ENCODE Banner

Building a Corpus > Storing & Sharing

Storing & Sharing

Databases can of course be stored on a private computer. This is, however, not the best solution from the sustainability point of view. In order to comply with FAIR principles, according to which scientific data should be findable, accessible, interoperable and reproducible a database should be stored in an open access repository, together with a description of its content and structure. Further, its content should ideally be downloadable in different file formats.

Export

Different types of database (see also Unit 3 of the ENCODE Online Course) can be exported and stored in different file format:

  • single files (called .sql files in the case of SQL databases), which, when launched with the right software (a RDBMS), wil recreate the database.

  • as a multi-file dataset, for example using the CSV (Comma Separated Values) format. In the case of XML databases, these would obviously a collection of XML files. These files can then be reused independently or imported in a database structure to recreate the original database.

As mentioned, a dataset should always include a file describing the structure of the data and its content, since these are usually not self-explanatory (think for example of column names or the relationships between tables in a relational database).

Repositories

In addition to national or institutional (e.g. maintained by universities) repositories, the following are frequently used by researchers in the Humanities:

  • GitHub:
    is one of the most used open platforms for software development, where to store, share and manage code.

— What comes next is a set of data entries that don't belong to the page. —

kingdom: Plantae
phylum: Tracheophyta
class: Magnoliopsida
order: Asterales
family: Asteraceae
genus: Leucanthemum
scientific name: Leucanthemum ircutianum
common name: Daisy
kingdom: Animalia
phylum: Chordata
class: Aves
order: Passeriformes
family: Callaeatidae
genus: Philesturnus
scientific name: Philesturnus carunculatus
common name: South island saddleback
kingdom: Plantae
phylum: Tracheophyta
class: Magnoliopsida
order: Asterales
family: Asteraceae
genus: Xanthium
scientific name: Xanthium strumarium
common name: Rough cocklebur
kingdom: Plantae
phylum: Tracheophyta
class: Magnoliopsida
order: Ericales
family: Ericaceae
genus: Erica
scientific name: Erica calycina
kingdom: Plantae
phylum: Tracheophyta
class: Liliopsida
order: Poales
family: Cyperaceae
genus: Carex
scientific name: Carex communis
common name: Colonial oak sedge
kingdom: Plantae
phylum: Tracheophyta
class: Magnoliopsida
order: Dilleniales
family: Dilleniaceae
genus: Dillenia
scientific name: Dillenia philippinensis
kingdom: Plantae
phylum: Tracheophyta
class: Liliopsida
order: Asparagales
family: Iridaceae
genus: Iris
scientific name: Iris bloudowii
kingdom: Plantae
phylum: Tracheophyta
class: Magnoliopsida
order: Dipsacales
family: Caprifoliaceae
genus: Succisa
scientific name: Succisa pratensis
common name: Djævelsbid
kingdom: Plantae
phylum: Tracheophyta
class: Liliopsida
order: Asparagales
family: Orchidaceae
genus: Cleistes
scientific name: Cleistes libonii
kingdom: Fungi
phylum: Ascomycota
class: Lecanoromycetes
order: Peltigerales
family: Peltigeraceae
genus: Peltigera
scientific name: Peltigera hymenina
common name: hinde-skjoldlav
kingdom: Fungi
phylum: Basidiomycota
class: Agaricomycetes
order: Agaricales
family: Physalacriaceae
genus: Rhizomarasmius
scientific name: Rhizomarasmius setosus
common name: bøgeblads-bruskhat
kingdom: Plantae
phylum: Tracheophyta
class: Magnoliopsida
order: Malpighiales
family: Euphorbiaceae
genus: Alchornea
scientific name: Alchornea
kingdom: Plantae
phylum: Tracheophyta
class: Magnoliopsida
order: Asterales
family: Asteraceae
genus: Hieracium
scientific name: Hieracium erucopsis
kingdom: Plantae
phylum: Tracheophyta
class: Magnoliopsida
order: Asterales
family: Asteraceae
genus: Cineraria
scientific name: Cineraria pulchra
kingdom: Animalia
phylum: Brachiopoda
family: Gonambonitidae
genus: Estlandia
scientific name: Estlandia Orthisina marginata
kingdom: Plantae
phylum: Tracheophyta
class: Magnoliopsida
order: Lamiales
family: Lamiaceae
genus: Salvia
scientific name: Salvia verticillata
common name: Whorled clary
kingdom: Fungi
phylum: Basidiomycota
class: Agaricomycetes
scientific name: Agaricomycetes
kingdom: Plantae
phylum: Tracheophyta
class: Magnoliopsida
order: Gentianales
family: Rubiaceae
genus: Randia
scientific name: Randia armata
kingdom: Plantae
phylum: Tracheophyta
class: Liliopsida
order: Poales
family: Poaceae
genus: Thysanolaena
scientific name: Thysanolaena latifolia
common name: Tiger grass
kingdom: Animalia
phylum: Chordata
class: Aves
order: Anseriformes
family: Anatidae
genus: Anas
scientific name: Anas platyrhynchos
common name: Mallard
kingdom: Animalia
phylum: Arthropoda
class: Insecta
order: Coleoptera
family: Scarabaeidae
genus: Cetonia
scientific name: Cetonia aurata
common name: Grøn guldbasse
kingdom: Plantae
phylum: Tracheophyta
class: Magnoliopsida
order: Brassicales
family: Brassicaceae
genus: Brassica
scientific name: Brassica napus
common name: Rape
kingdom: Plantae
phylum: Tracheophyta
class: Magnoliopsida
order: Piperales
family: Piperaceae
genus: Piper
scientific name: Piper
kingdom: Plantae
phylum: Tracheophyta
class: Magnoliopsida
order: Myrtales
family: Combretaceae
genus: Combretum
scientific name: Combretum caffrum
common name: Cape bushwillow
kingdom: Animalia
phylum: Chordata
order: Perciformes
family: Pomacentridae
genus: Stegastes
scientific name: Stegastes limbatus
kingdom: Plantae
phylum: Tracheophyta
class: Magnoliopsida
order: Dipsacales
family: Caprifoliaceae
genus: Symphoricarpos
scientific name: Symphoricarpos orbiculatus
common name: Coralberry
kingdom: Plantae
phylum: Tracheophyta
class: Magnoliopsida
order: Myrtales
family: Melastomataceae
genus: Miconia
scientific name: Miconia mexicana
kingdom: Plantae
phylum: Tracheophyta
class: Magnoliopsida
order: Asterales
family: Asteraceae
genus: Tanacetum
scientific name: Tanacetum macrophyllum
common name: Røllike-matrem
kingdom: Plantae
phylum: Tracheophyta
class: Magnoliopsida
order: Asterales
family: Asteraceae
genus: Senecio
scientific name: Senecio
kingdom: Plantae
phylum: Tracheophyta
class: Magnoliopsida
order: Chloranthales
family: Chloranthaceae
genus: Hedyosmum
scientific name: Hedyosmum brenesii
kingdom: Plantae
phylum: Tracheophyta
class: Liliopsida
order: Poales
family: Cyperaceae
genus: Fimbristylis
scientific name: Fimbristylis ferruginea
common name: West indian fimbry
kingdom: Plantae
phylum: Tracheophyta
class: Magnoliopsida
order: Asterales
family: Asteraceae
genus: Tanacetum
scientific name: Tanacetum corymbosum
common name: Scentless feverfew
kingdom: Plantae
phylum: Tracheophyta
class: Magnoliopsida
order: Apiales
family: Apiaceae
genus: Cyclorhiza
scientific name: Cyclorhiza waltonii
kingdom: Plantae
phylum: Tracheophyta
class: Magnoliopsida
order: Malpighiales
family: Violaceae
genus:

Collaboration is made easy by the Git versioning system. GitHub is also widely used by the Digital Classics community (e.g. Sunoikisis DC, ENCODE, Epigraphy.info) for storing and sharing documents and datasets.
    Although owned by Microsoft since 2018 it remained a free and open platform.

  • Zenodo:
    a general-purpose, free and open repository developed under the OpenAIREnon-profit partnership, as a part of a program to ensure a permanent open scholarly communication infrastructure to support European research. Zenodo is permanently stored at CERN’s Data Centre and is thus an ideal place for long time storing. Every upload is given a Digital Object Identifier (DOI) and is, thus, easily citable. Zenodo allows versioning and integration with GitHub. Finally, it also offers usage statistics. See for example the Digital Classics community’s library

Finally, it should be remarked tha that planning how to the store and share data should always be a part of planning of a database. This is also usually demanded in funding applications.